Hebrew infinitive to show the purpose of Jonah was to flee to Tarshish!

    1. Author wishes readers to note “Tarshish” is important by mentioning it three times.
    2. Where is it at?
      • Tarshish is identified as southwest Spain (Kohlenberger, 30).
      • It is the southwestern coastline (Limburg, 43).
      • Jeremiah 10:9, Ezekiel 27:12, 25 describes it as a rich place during biblical times.
      • Isaiah 66:19 describes it as a place so remove from Israel that they have not heard of God’s fame.  It’s as if Jonah wants to head towards the edge of civilization.
    3. Why?  “from the presence of the Lord.
      • An important point since this phrase is repeated twice in this verse alone.
      • However, verse 2 earlier also mention “from the presence of me,” which is referring to the LORD and thus the phraseology is repeated a total of three times in this passage!
      • The direction of movement is away from Yahweh’s presence, and thus Jonah was actually running away from God Himself (Limburg, 42).
      • This is ironic because Yahweh’s presence is everywhere (cf. Psalm 139:7), and earlier in verse one apparently Yahweh has revealed to Jonah that His omnipresence is so great that even Nineveh’s wickedness is before Him.
    • Jonah is descending vertically from Yahweh
      1. Q: Is there any significant juxtaposition of “down” with “up” here?

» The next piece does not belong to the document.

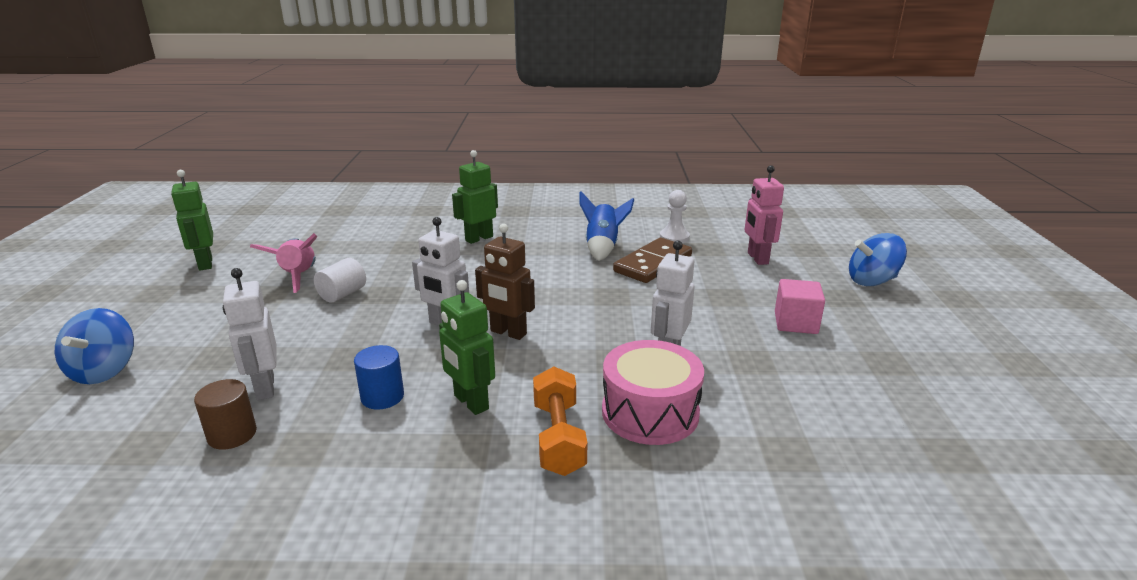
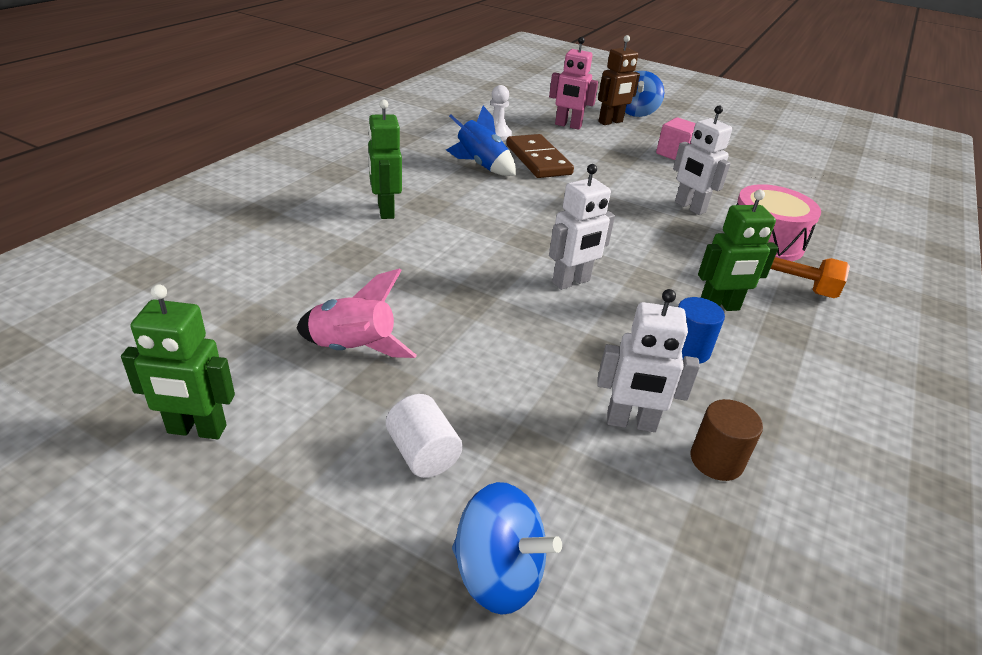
camera: 65 degrees left, 10 degrees up
white cylinder [314,258,366,303] -> white cylinder moved to [386,394,463,478]
brown robot [475,224,535,340] -> brown robot moved to [598,35,640,125]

A: The direction of down begins here with going to Joppa, but will appear again to emphasize the wrong direction of Jonah, as oppose to Yahweh being up (Kohlenberger, 31).

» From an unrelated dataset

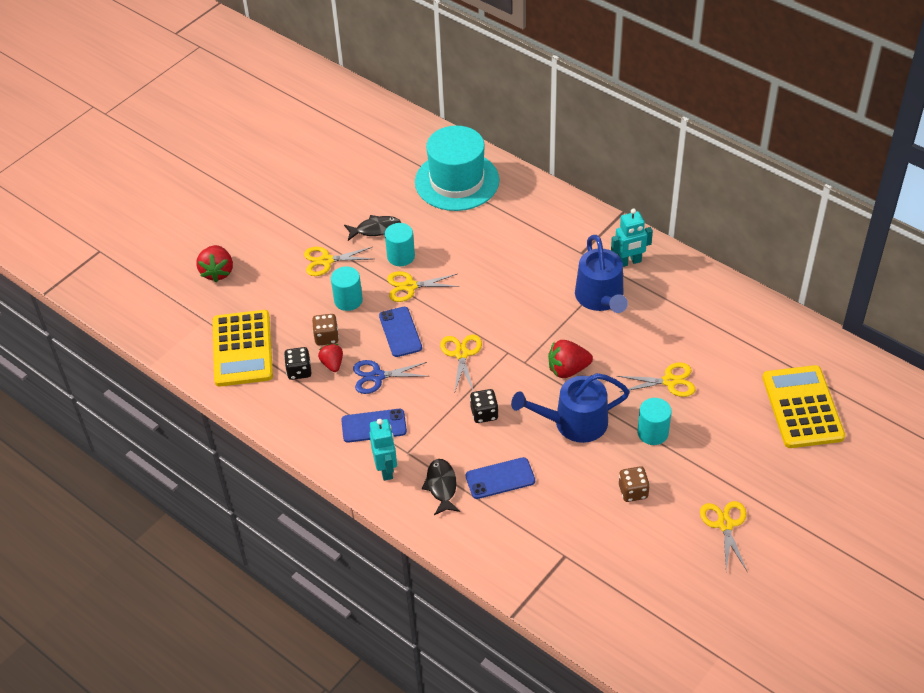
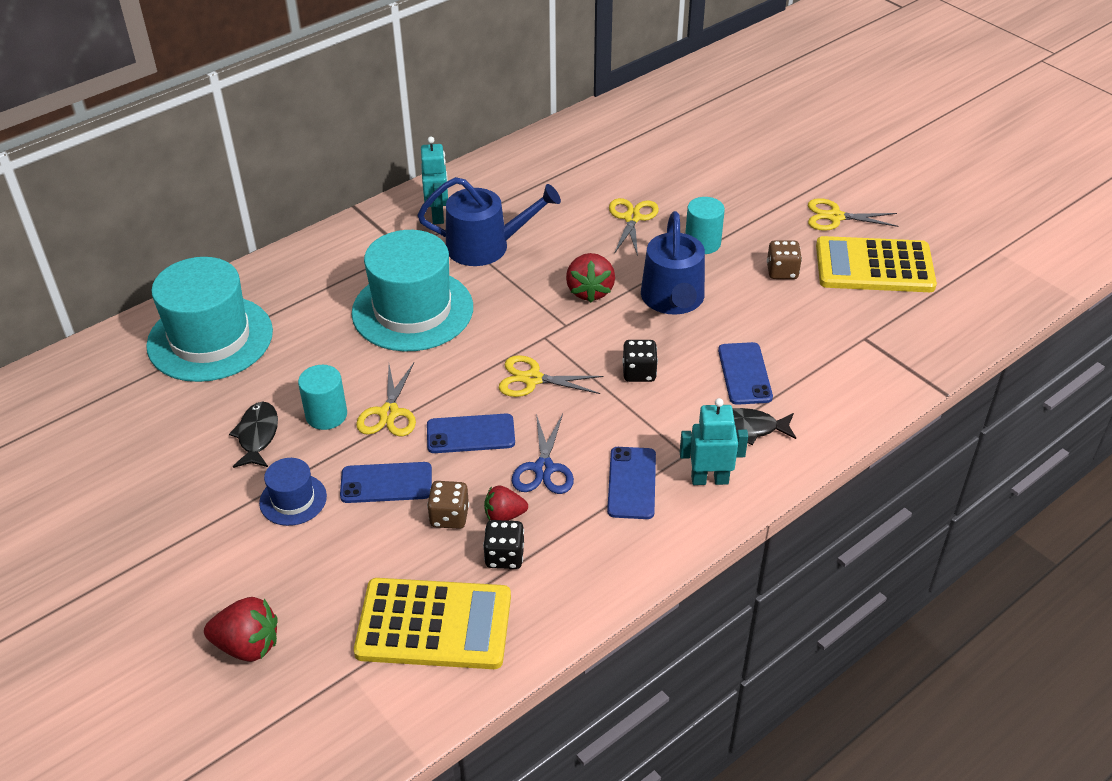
camera: 80 degrees left, 5 degrees down
yellow scissors [304,247,373,276] -> blue hat [259,458,327,526]
turquoise cylinder [331,266,363,311] -> blue phone [340,462,432,503]
yellow calculator [762,365,845,448] -> yellow calculator moved to [816,236,937,292]
none -> turquoise hat [351,230,473,351]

    1. So he went down to Joppa,
      • The first of many use of “down” in Jonah, in describing Jonah’s escape from Yahweh.
      • Joppa was the only natural harbor on Israel’s Mediterranean coast (Kohlenberger, 30).
      • So going to a port would naturally be heading towards a gradual downward path.
      • It is now modern day Jaffa (Price, 8).  Assuming that Jonah went there from his home town of Gath-hepher, which is fifteen miles west of the Sea of Galilee and today an Arab town called Meshed (Limburg, 38-39), it would have been a distance of 28 miles according to Google maps.
      • Whereas if Jonah obeyed the Lord and went to Nineveh he would have traveled a northeast direction, by heading to Joppa, Jonah was heading south west direction—exactly 180 degrees opposite direction (Limburg, 42)!
      • Later in history, it would be part of Gentile territory and where Peter would be sent on a missions to the Gentiles in Acts 10:9-23.
    2. found a ship which was going to Tarshish,
      • The verb here does not have the idea of finding something purposely, but more of the idea of stumble upon (Price, 8).
      • Thus, it conveys the idea that perhaps Jonah thought it was by chance, and he was going to outrun God.
      • Ships heading towards Tarshish must have been large according to the standards of their days, for they were “Ocean going” vessels (Price, 9).
      • According to Isaiah 2:16, ships of Trashish were beautiful and Isaiah 23:14 indicates that these ships were strong.
    3. which was going to Tarshish,”—conveyed a future action that was going to soon take place (Price, 9).
    4. and went down into it
      • The second of many use of “down” in Jonah, in describing Jonah’s escape from Yahweh.
      • The NASB and KJV does a better job translating it literally as “going down” rather than Jonah just getting onboard (Price, 9).
    5. Why?  “and went down into it to go with them to Tarshish from the presence of the Lord.
      • An important point since this phrase is repeated again.
      • It shows why he was going “down.”
    • Q: None of the verbs show God has any, so have can you show God’s providence from this verse?
      • A: SEE CHIASM POWERPOINT, which focuses on Tarshish.
      • A: It is setting us to wonder, whether or not Jonah was going to make to Tarshish.

o       Practice:

    • Sometimes in life, it seems like you are getting away from God.  But if you are His, He is allowing things to happen, to set things up for Him to get you back.




  • TO THE GOSPEL: I said a lot about if you are God’s child, you would not fall away.  If you know you are not God’s child, what you need to do is know Jesus.